DATA RECORDS: Begin

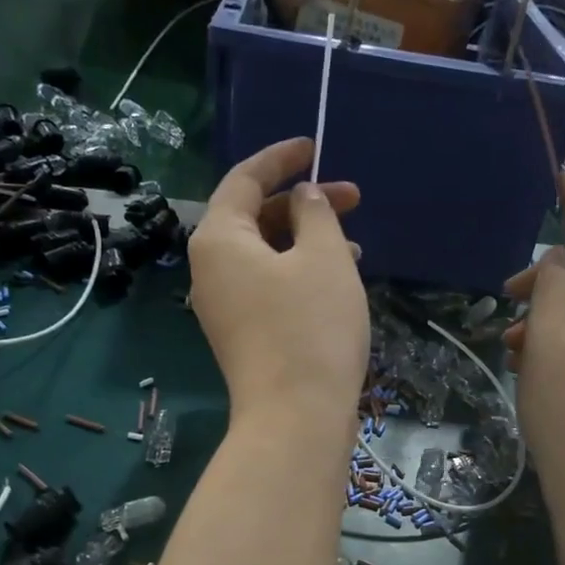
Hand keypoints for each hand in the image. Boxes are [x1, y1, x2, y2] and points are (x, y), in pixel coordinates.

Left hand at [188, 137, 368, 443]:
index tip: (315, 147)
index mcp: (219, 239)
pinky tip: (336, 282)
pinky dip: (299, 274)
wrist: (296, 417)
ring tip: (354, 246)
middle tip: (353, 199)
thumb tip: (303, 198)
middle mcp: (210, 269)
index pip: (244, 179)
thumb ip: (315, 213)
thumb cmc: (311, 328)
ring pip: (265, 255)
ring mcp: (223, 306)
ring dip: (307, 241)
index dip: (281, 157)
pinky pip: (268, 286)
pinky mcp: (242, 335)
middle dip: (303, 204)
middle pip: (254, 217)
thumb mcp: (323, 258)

DATA RECORDS: End
DATA RECORDS: Begin

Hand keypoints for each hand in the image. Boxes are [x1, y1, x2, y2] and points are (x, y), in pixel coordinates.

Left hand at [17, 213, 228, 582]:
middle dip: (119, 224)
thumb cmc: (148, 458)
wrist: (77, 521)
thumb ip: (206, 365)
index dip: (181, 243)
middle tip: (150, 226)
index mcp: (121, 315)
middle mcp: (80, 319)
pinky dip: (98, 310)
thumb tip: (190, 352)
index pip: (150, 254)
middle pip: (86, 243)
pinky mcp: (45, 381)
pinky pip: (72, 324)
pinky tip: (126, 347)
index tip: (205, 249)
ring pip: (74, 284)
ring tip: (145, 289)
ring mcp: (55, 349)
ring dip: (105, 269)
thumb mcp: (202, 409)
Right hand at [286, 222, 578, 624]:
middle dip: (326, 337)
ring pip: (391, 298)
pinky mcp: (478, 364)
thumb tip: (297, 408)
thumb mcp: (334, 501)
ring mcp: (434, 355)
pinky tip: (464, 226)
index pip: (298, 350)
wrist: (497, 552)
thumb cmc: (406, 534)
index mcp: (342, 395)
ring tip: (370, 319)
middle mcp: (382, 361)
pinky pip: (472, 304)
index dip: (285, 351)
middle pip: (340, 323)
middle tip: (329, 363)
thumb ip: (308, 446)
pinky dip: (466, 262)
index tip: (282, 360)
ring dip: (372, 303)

DATA RECORDS: End
DATA RECORDS: Begin

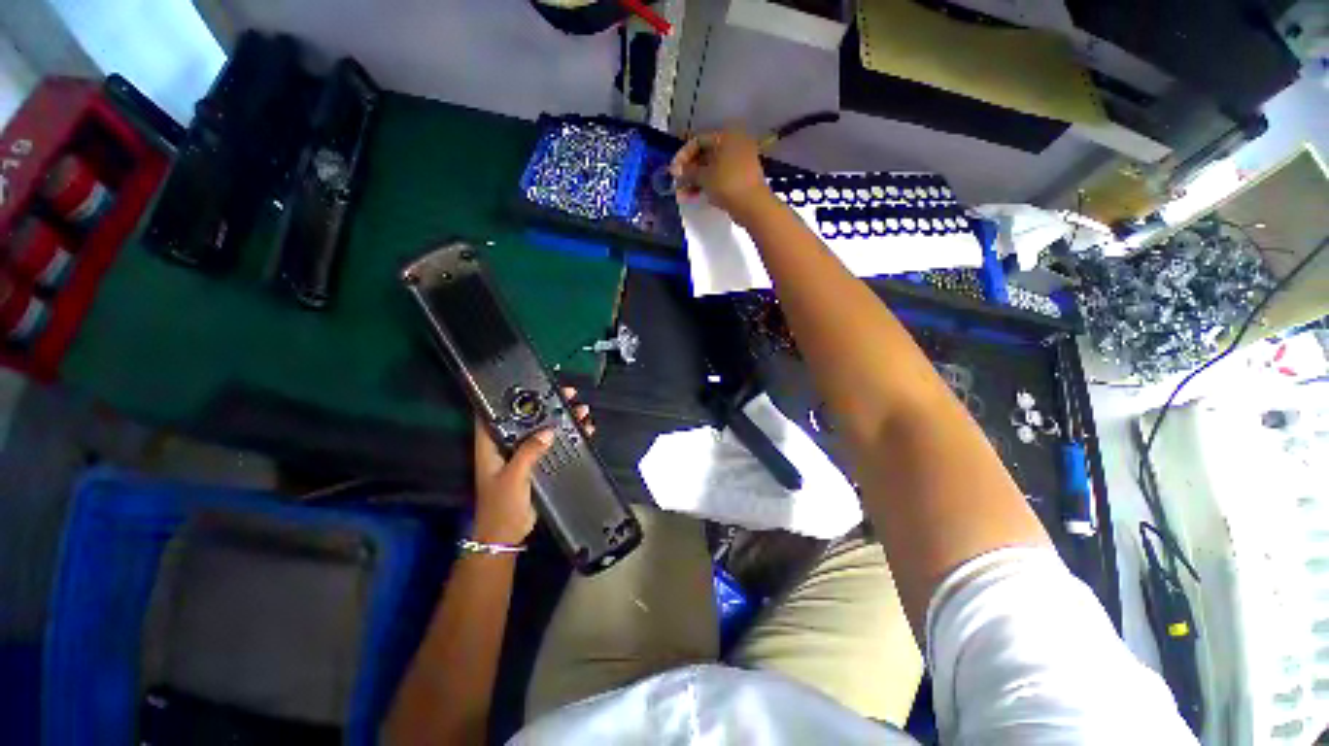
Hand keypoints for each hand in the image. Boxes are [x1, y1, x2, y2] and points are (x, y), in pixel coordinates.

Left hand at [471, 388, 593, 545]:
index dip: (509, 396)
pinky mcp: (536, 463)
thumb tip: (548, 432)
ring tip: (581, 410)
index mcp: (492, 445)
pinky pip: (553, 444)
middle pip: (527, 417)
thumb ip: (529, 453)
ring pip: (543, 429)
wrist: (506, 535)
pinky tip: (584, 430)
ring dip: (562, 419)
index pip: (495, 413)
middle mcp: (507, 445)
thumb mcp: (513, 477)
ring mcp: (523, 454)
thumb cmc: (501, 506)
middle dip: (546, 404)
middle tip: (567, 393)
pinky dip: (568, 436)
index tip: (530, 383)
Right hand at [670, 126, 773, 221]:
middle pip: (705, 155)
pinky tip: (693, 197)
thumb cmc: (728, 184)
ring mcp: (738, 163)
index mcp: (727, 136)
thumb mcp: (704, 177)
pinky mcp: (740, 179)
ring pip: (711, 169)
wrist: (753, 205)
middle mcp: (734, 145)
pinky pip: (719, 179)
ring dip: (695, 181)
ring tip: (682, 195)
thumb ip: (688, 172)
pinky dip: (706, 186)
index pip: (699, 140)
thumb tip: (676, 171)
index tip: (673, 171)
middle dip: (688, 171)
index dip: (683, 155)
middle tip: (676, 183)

DATA RECORDS: End

TASK REQUIREMENTS — From the data above, reproduce word for word the lines running from the line with "thumb mcp: (704, 177)" to the line with "middle tip: (676, 183)", ends included.

EXERCISE RESULT —
thumb mcp: (704, 177)
pinky mcp: (740, 179)
ring pip: (711, 169)
wrist: (753, 205)
middle mcp: (734, 145)
pinky pip: (719, 179)
ring dip: (695, 181)
ring tip: (682, 195)
thumb ip: (688, 172)
pinky dip: (706, 186)
index pip: (699, 140)
thumb tip: (676, 171)
index tip: (673, 171)
middle dip: (688, 171)
index dip: (683, 155)
middle tip: (676, 183)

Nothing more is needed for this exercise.